With both ends included, repeat exactly the lines of the entries below from the one containing "-2,4 90,35 1,-4" down to the one containing "18,-46 57,21 -19,51", and no others.

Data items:
────

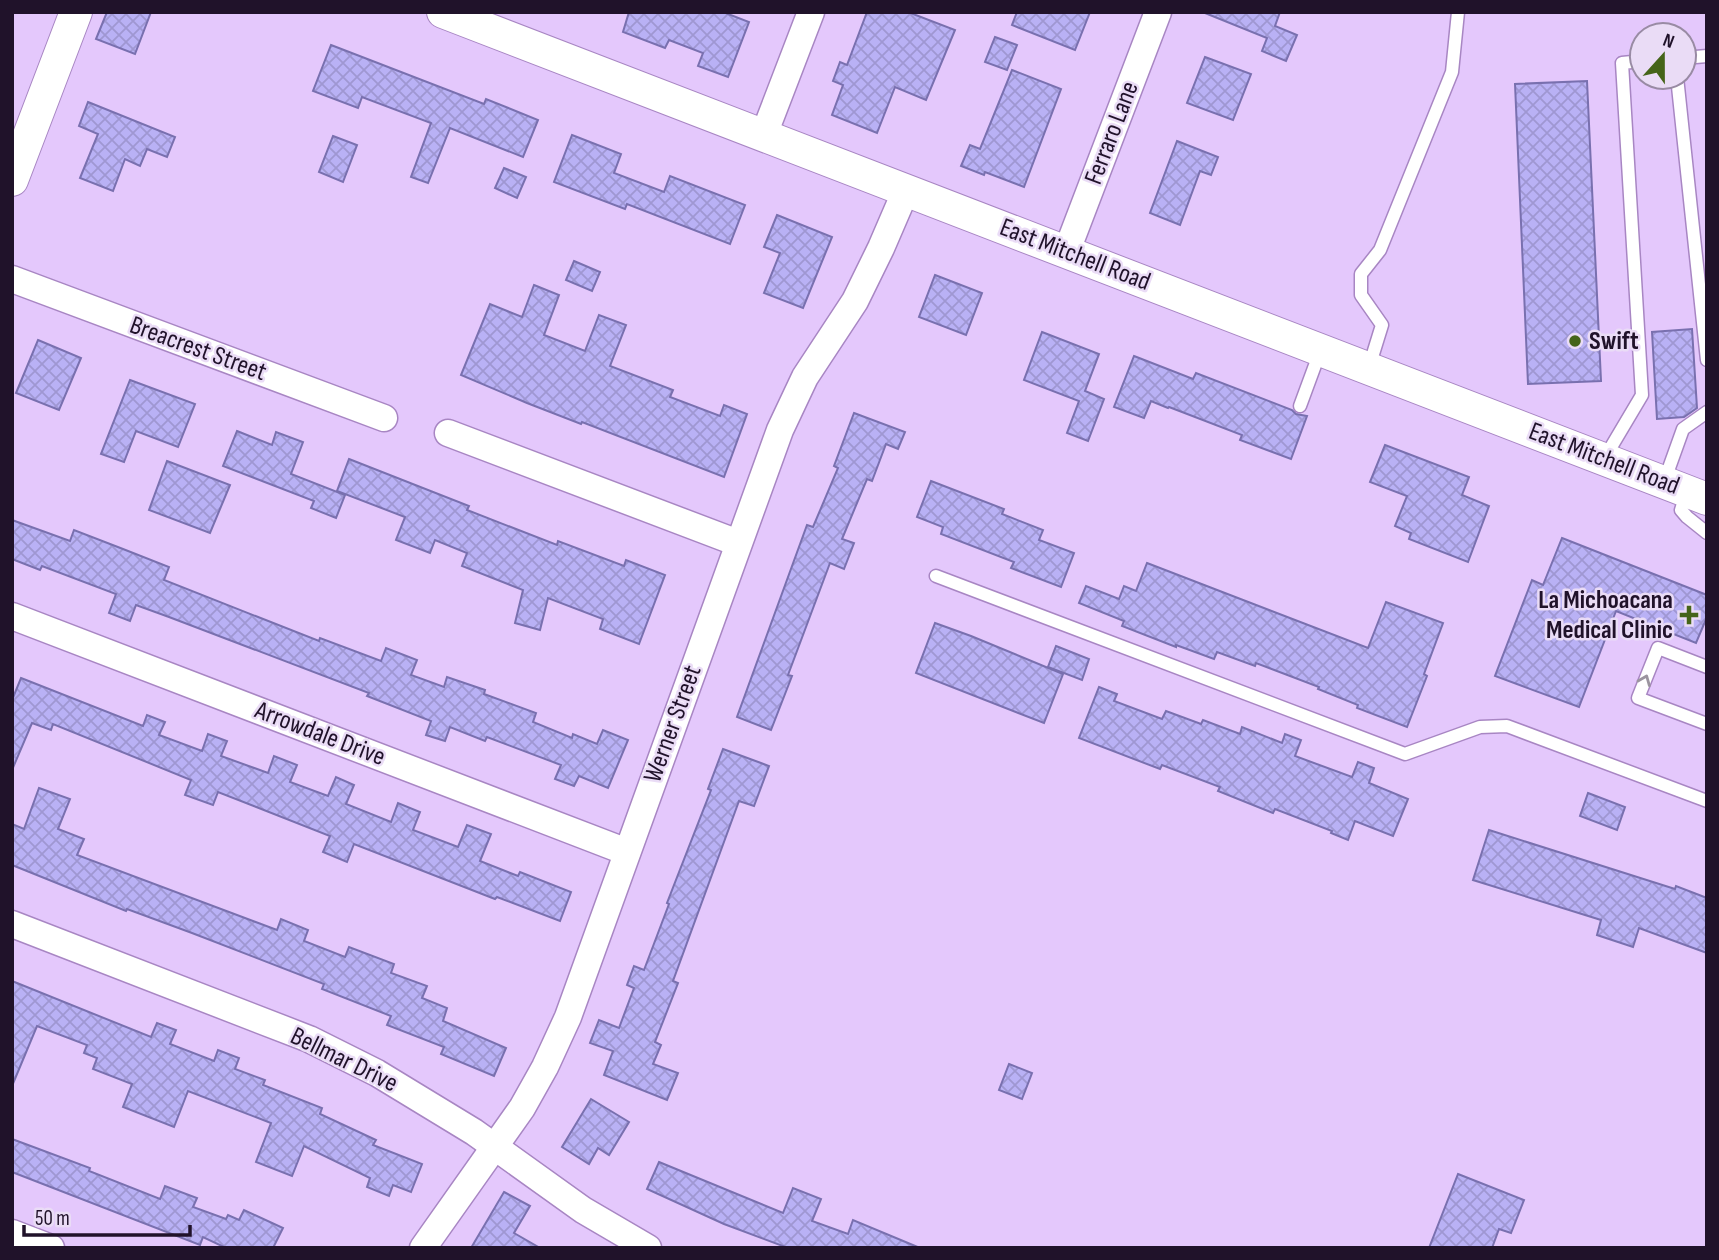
<svg xmlns="http://www.w3.org/2000/svg" width="1719" height="1260" viewBox="0 0 1719 1260" font-family="'Sofia Sans Condensed',sans-serif">
  <style>
    .building { fill: url(#building-cross-hatch); stroke: #7970af; stroke-width: 2 }
    .lines { fill: none; stroke-linecap: round; stroke-linejoin: round }
    .service-casing { stroke: #a886c3; stroke-width: 15 }
    .minor-casing { stroke: #a886c3; stroke-width: 29 }
    .tertiary-casing { stroke: #a886c3; stroke-width: 34 }
    .service { stroke: #fff; stroke-width: 12 }
    .minor { stroke: #fff; stroke-width: 26 }
    .tertiary { stroke: #fff; stroke-width: 32 }
    .oneway { stroke: #9b949f }
    .poi-dot { fill: #456419; stroke: #eadcf6; stroke-width: 2.5 }
    .labels { text-anchor: middle; dominant-baseline: central; stroke-width: 5; stroke-linejoin: round; paint-order: stroke }
    .street-label { font-size: 26px; fill: #20122a; stroke: #eadcf6 }
    .poi-label { font-size: 26px; font-weight: bold; fill: #20122a; stroke: #eadcf6; text-anchor: start }
  </style>
  <defs>
    <pattern id="building-cross-hatch" width="8" height="8" patternUnits="userSpaceOnUse" patternTransform="scale(1.75)"><rect width="8" height="8" fill="#b9b1f5"/><path d="M0 0l8 8M0 8l8-8" fill="none" stroke="#9f97d2"/></pattern>
  </defs>
  <rect width="100%" height="100%" fill="#e4c8fc"/>
  <!-- building -->
  <g class="building">
    <path d="M107,12h44l-16,42 -39,-15z"/>
    <path d="M629,12h94l26,10 -21,55 -30,-11 5,-13 -34,-13 -4,8 -42,-16z"/>
    <path d="M867,12h41l47,18 -29,70 -31,-13 -18,46 -45,-18 11,-30 -10,-4 7,-19 7,3z"/>
    <path d="M1017,12h73l-15,38 -63,-25z"/>
    <path d="M1280,12l-5,14 22,9 -11,26 -24,-10 5,-13 -62,-25z"/>
    <path d="M995,37l22,8 -10,25 -22,-8z"/>
    <path d="M331,45l153,59 2,-5 52,21 -15,37 -73,-29 -22,55 -17,-6 20,-54 -69,-26 -4,11 -45,-17z"/>
    <path d="M1205,57l46,17 -18,46 -46,-17z"/>
    <path d="M1012,70l49,19 -37,98 -39,-15 -1,3 -23,-9 9,-21 10,4z"/>
    <path d="M1587,81l14,300 -73,3 -13,-300z"/>
    <path d="M88,102l87,35 -8,20 -20,-8 -7,17 -15,-7 -12,32 -33,-13 18,-44 -19,-8z"/>
    <path d="M572,135l49,19 -7,19 50,19 6,-16 75,29 -15,39 -103,-40 -2,5 -71,-27z"/>
    <path d="M333,136l24,9 -14,37 -24,-10z"/>
    <path d="M1177,141l41,16 -7,18 -11,-4 -20,54 -30,-12z"/>
    <path d="M504,168l22,9 -9,21 -22,-10z"/>
    <path d="M777,215l55,22 -29,71 -39,-15 16,-40 -16,-6z"/>
    <path d="M574,261l26,11 -8,19 -26,-11z"/>
    <path d="M935,275l47,18 -16,42 -47,-18z"/>
    <path d="M534,285l25,10 -15,40 41,16 14,-36 27,10 -16,41 63,24 -3,7 50,19 4,-11 23,9 -23,63 -142,-55 -1,2 -54,-21 -66,-28 29,-71 32,13z"/>
    <path d="M1692,329l5,79 -13,9 -27,2 -5,-87z"/>
    <path d="M1042,332l57,22 -14,37 19,8 -16,42 -21,-8 12,-32 -55,-21z"/>
    <path d="M38,340l43,18 -22,52 -43,-17z"/>
    <path d="M1134,356l59,23 3,-6 96,37 4,4 11,2 -16,43 -51,-19 2,-5 -73,-28 -1,1 -17,-7 -7,17 -30,-11z"/>
    <path d="M130,380l65,24 -17,43 -42,-16 -12,31 -23,-8z"/>
    <path d="M854,413l51,19 -7,17 -12,-5 -14,37 -5,-2 -25,60 12,4 -10,26 -14,-6 -42,112 4,1 -21,54 -34,-13 70,-192 6,2 25,-59 -4,-2z"/>
    <path d="M237,431l35,14 4,-13 27,10 -12,32 54,21 -9,23 -25,-10 3,-7 -91,-35z"/>
    <path d="M1385,445l84,32 -7,18 27,11 -21,56 -59,-23 2,-6 -16,-7 12,-30 -37,-14z"/>
    <path d="M349,459l120,47 -2,4 90,35 1,-4 66,25 2,-6 39,15 -26,69 -39,-15 3,-10 -55,-21 -8,32 -25,-7 8,-33 -61,-24 5,-13 -32,-13 -5,13 -34,-13 9,-23 -68,-26z"/>
    <path d="M167,461l63,24 -20,48 -61,-23z"/>
    <path d="M931,481l73,28 -2,5 41,16 -4,10 35,13 -13,34 -50,-19 3,-6 -73,-28 2,-7 -26,-10z"/>
    <path d="M12,520l58,21 4,-11 49,19 46,18 -5,13 155,61 1,-3 61,23 5,-13 31,12 -6,15 33,12 3,-10 38,13 -1,4 52,19 -3,9 39,16 1,-4 24,10 6,-14 25,10 -20,48 -29,-12 -5,10 -19,-7 6,-14 -74,-28 -2,4 -35,-14 -5,14 -19,-6 5,-14 -64,-25 2,-3 -200,-76 -33,-12 -6,16 -21,-8 7,-19 -74,-28 -2,4 -28,-11z"/>
    <path d="M1562,538l145,57v22l-11,26 -80,-32 -37,96 -84,-31 37,-96 11,5z"/>
    <path d="M1147,563l221,85 18,-46 57,21 -19,51 3,2 -20,51 -50,-19 1,-3 -40,-16 1,-2 -63,-24 -1,3 -38,-14 -3,7 -38,-14v2l-54,-21 2,-5 -45,-18 7,-17 33,13 5,-13 12,5z"/>
    <path d="M935,623l36,13 92,38 -19,49 -128,-50z"/>
    <path d="M1056,646l33,13 -7,21 -34,-13z"/>
    <path d="M21,678l122,48 4,-11 18,7 -6,13 43,16 6,-17 19,7 -6,15 47,17 6,-17 23,9 -7,17 38,14 8,-19 18,8 -8,19 45,18 7,-19 22,9 -7,18 45,17 9,-22 24,9 -11,27 38,15 2,-4 51,20 -11,29 -63,-24 -2,2 -141,-55 -7,18 -24,-10 7,-16 -112,-44 -5,13 -28,-10 6,-15 -138,-56 -2,6 -19,-7 -20,47v-70z"/>
    <path d="M1099,687l18,7 -3,7 48,18 4,-8 35,13 2,-4 37,14 2,-7 40,16 3,-9 16,6 -6,16 57,21 6,-15 16,6 -5,15 39,16 -15,37 -38,-15 -7,19 -17,-7 1,-2 -57,-22 -2,4 -55,-22 2,-4 -58,-22 -2,4 -81,-31z"/>
    <path d="M723,749l46,17 -15,40 -15,-5 -66,180 5,2 -23,59 6,3 -8,19 25,9 -11,27 -63,-25 9,-24 -23,-8 9,-23 20,8 15,-40 -7,-3 7,-19 10,4 25,-66 -2,-1 44,-113 -3,-1z"/>
    <path d="M39,788l31,11 -12,30 26,10 -7,16 200,75 4,-11 27,11 -4,11 41,16 4,-10 45,17 -3,9 36,13 -5,12 25,10 -4,13 63,27 -12,28 -53,-22 3,-7 -57,-22 4,-9 -69,-27 2,-5 -132,-51 -65,-24 -1,2 -114,-46v-41l12,5z"/>
    <path d="M1588,793l37,14 -8,23 -37,-14z"/>
    <path d="M1489,830l186,59 1,-3 31,12v55l-68,-25 -6,19 -36,-12 4,-15 -128,-40z"/>
    <path d="M12,981l139,56 6,-14 19,7 -6,14 44,17 4,-11 21,8 -4,11 30,11 -2,5 59,23 -2,6 56,26 -3,5 49,19 -11,28 -18,-7 -4,11 -22,-9 3,-9 -66,-32 -12,30 -36,-14 15,-39 -83,-32 -14,36 -51,-20 9,-23 -39,-15 4,-11 -13,-5 3,-8 -50,-19 -25,60z"/>
    <path d="M1009,1064l23,9 -10,26 -23,-9z"/>
    <path d="M591,1099l38,23 -20,33 -11,-7 -9,16 -27,-17z"/>
    <path d="M12,1139l78,29 -1,3 71,28 5,-13 32,12 -4,9 33,12 2,-4 11,5 5,-10 39,18 -10,20h-47l-23,-11 -3,8 -188,-73z"/>
    <path d="M659,1162l124,51 10,-25 28,11 -9,22 36,13 5,-14 67,28h-132l-64,-24 -77,-35z"/>
    <path d="M1458,1174l66,26 -13,33 -12,-4 -7,19h-63z"/>
    <path d="M504,1192l26,14 -16,27 26,15h-69z"/>
  </g>
  <g class="lines">
    <defs>
      <g id="service">
        <path d="M1684,58l23,-2"/>
        <path d="M1677,77l30,283"/>
        <path d="M1369,367l13,-42 -21,-30v-21l19,-24 72,-178 6,-60"/>
        <path d="M1300,406l21,-57"/>
        <path d="M1604,459l38,-64 -20,-332 20,-2"/>
        <path d="M1664,482l19,-53 24,-17"/>
        <path d="M1687,491l-6,19 6,7 20,16"/>
        <path d="M936,576l469,178 75,-27 27,-1 200,75"/>
        <path d="M1707,667l-49,-19 -20,50 69,26"/>
      </g>
      <g id="minor">
        <path d="M763,137l48,-125"/>
        <path d="M1066,253l92,-241"/>
        <path d="M12,279l372,139"/>
        <path d="M448,433l290,110"/>
        <path d="M12,616l615,236"/>
        <path d="M12,924l297,115 68,34 97,59 109,78 65,38"/>
        <path d="M12,1233l39,15"/>
        <path d="M423,1248l99,-140 23,-41 23,-50 212,-587 25,-53 50,-76 26,-53 25,-58"/>
      </g>
      <g id="tertiary">
        <path d="M443,12l1264,487"/>
        <path d="M12,180l64,-168"/>
      </g>
    </defs>
    <!-- service casing -->
    <use href="#service" class="service-casing"/>
    <!-- minor casing -->
    <use href="#minor" class="minor-casing"/>
    <!-- tertiary casing -->
    <use href="#tertiary" class="tertiary-casing"/>
    <!-- service -->
    <use href="#service" class="service"/>
    <!-- minor -->
    <use href="#minor" class="minor"/>
    <!-- tertiary -->
    <use href="#tertiary" class="tertiary"/>
  </g>
  <!-- one-way arrows -->
  <defs><path id="oneway-chevron" d="M-2-3.5L2.5 0L-2 3.5" fill="none" stroke-width="1.6" stroke-linecap="round" stroke-linejoin="round" transform="scale(1.75)"/></defs>
  <use class="oneway" href="#oneway-chevron" transform="translate(1645 680) rotate(-68)"/>
  <!-- markers -->
  <g class="poi-dot">
    <circle cx="1575" cy="341" r="7"/>
    <path d="M1685.5 604.5h7v7h7v7h-7v7h-7v-7h-7v-7h7z"/>
  </g>
  <g class="labels">
    <!-- street labels -->
    <g class="street-label">
      <text transform="translate(1112 133) rotate(-69)">Ferraro Lane</text>
      <text transform="translate(1075 255) rotate(21)">East Mitchell Road</text>
      <text transform="translate(198 349) rotate(20)">Breacrest Street</text>
      <text transform="translate(1604 459) rotate(21)">East Mitchell Road</text>
      <text transform="translate(673 724) rotate(-70)">Werner Street</text>
      <text transform="translate(320 734) rotate(21)">Arrowdale Drive</text>
      <text transform="translate(344 1060) rotate(26)">Bellmar Drive</text>
    </g>
    <!-- poi labels -->
    <g class="poi-label">
      <text x="1589" y="341">Swift</text>
      <text x="1673" y="600" text-anchor="end">La Michoacana<tspan x="1673" dy="30">Medical Clinic</tspan></text>
    </g>
  </g>
  <!-- border -->
  <rect width="1719" height="1260" fill="none" stroke="#20122a" stroke-width="28"/>
  <!-- north arrow -->
  <g transform="translate(1663 56) rotate(21)"><circle r="33" fill="#eadcf6" stroke="#998ba4" stroke-width="2"/>
  <path d="M0-5L12 26L0 18L-12 26Z" fill="#456419"/>
  <text y="-10" font-size="19" font-weight="bold" text-anchor="middle" fill="#20122a">N</text>
  </g>
  <!-- scale -->
  <path d="M24 1225v10h166v-10" fill="none" stroke="#20122a" stroke-width="3.5"/>
  <text x="35" y="1225" font-size="21" fill="#20122a" stroke="#eadcf6" stroke-width="5" paint-order="stroke">50 m</text>
</svg>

────

### Response for this exercise
    <path d="M349,459l120,47 -2,4 90,35 1,-4 66,25 2,-6 39,15 -26,69 -39,-15 3,-10 -55,-21 -8,32 -25,-7 8,-33 -61,-24 5,-13 -32,-13 -5,13 -34,-13 9,-23 -68,-26z"/>
    <path d="M167,461l63,24 -20,48 -61,-23z"/>
    <path d="M931,481l73,28 -2,5 41,16 -4,10 35,13 -13,34 -50,-19 3,-6 -73,-28 2,-7 -26,-10z"/>
    <path d="M12,520l58,21 4,-11 49,19 46,18 -5,13 155,61 1,-3 61,23 5,-13 31,12 -6,15 33,12 3,-10 38,13 -1,4 52,19 -3,9 39,16 1,-4 24,10 6,-14 25,10 -20,48 -29,-12 -5,10 -19,-7 6,-14 -74,-28 -2,4 -35,-14 -5,14 -19,-6 5,-14 -64,-25 2,-3 -200,-76 -33,-12 -6,16 -21,-8 7,-19 -74,-28 -2,4 -28,-11z"/>
    <path d="M1562,538l145,57v22l-11,26 -80,-32 -37,96 -84,-31 37,-96 11,5z"/>
    <path d="M1147,563l221,85 18,-46 57,21 -19,51 3,2 -20,51 -50,-19 1,-3 -40,-16 1,-2 -63,-24 -1,3 -38,-14 -3,7 -38,-14v2l-54,-21 2,-5 -45,-18 7,-17 33,13 5,-13 12,5z"/>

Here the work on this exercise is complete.